Fri | Jan 22, 2021

Why Dexter Street Gang case collapsed - DPP says ‘exercise in futility’ to rely on paper testimony of missing witness

Published:Thursday | October 24, 2019 | 1:27 AMNickoy Wilson/Gleaner Writer

Without the main witness, believed dead, to testify against alleged members of the Westmoreland-based Dexter Street Gang, Director of Public Prosecutions (DPP) Paula Llewellyn has indicated that the case would not succeed.

The alleged gangsters – 15 males and four females – were charged with breaches of the Criminal Justice (Suppression of Criminal Organisations) Act 2014, commonly referred to as the Anti-Gang Legislation. However, The Gleaner understands that a number of them were remanded to answer to other criminal offences.

“He was the only witness that you really had in terms of identifying all of the men because he gave a comprehensive statement, a very good statement identifying all of the men and also serving as a party to the breaches of the various offences under the Anti-Gang Legislation,” Llewellyn said in an interview with The Gleaner yesterday.

Llewellyn said that this is why her office took the decision on Tuesday to enter a nolle prosequi, suspending the matter indefinitely, freeing the gang members when they appeared in the Home Circuit Court in downtown Kingston.

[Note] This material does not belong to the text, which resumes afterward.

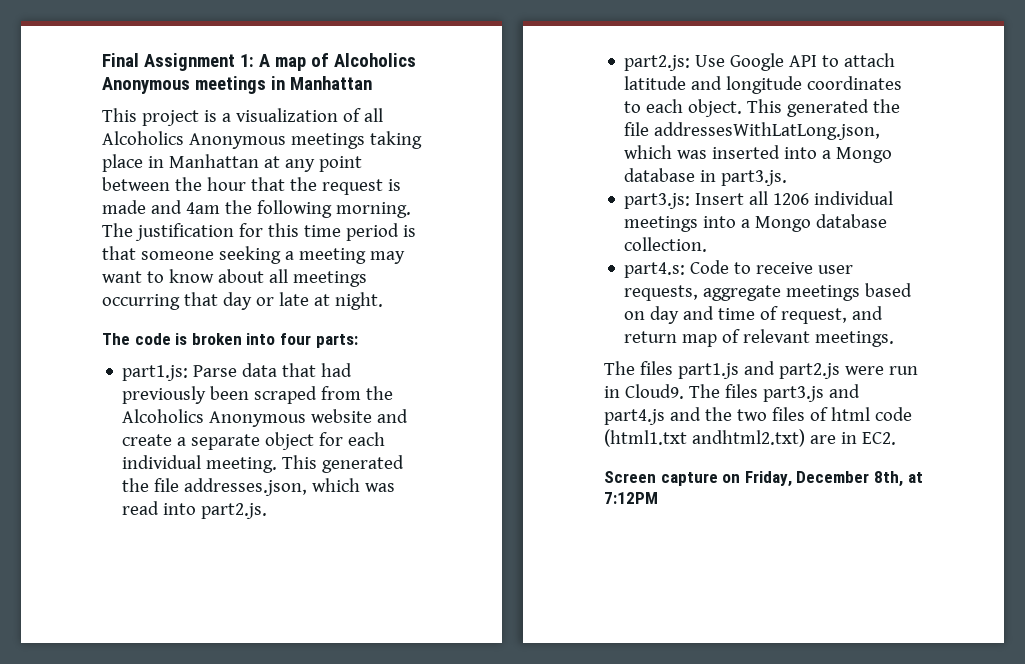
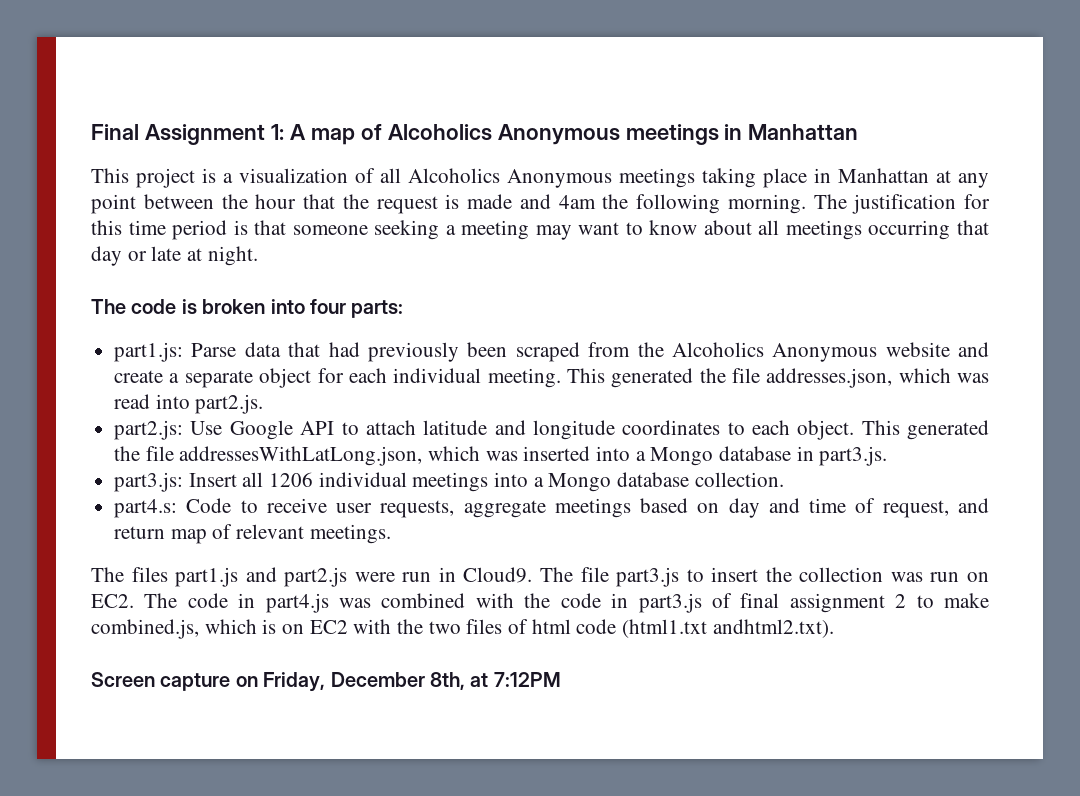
[724,384,860,402] [604,407,701,425] files part3.js and part4.js and -> [580,567,989,587] [91,593,989,613] [91,619,392,639] file part3.js to insert the collection was run on EC2. The code in part4.js was combined with the code in part3.js of final assignment 2 to make combined.js, which is on EC2 with
[691,429,896,447] andhtml2.txt) are in EC2. -> [712,619,834,638] andhtml2.txt).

Section 31D of the Evidence Act outlines the circumstances under which a statement can be admitted into evidence in a criminal proceeding if the person who made the statement is unable to give oral evidence before the court, including if the witness is dead or mentally unfit.

The DPP said that an application in relation to that section of the act would not be successful.

“And a question could be asked, why not a Section 31D application? It would not be appropriate. In a case of this nature, credibility is a great issue ... . Therefore, where the main witness is an accomplice, reliability and credibility are at the heart of the assessment that the judge – the tribunal of fact and law – is going to make of the witness. You would have to have viva voce (oral) evidence,” she said.

Llewellyn added: “So in terms of fairness [and] interest of justice, the Crown would not, could not, ethically seek to have a paper trial in terms of putting in his statement. It would not be admitted. It would be an exercise in futility because your knowledge of the case law and your experience would tell you that it would not be admitted.”

The reputed gangsters have allegedly been linked to nearly 40 murders in western Jamaica since 2016.

In 2018, The Gleaner reported that the police believed that a shipment of 19 guns intercepted at the Kingston Container Terminal on November 17, 2017, was destined for the gang.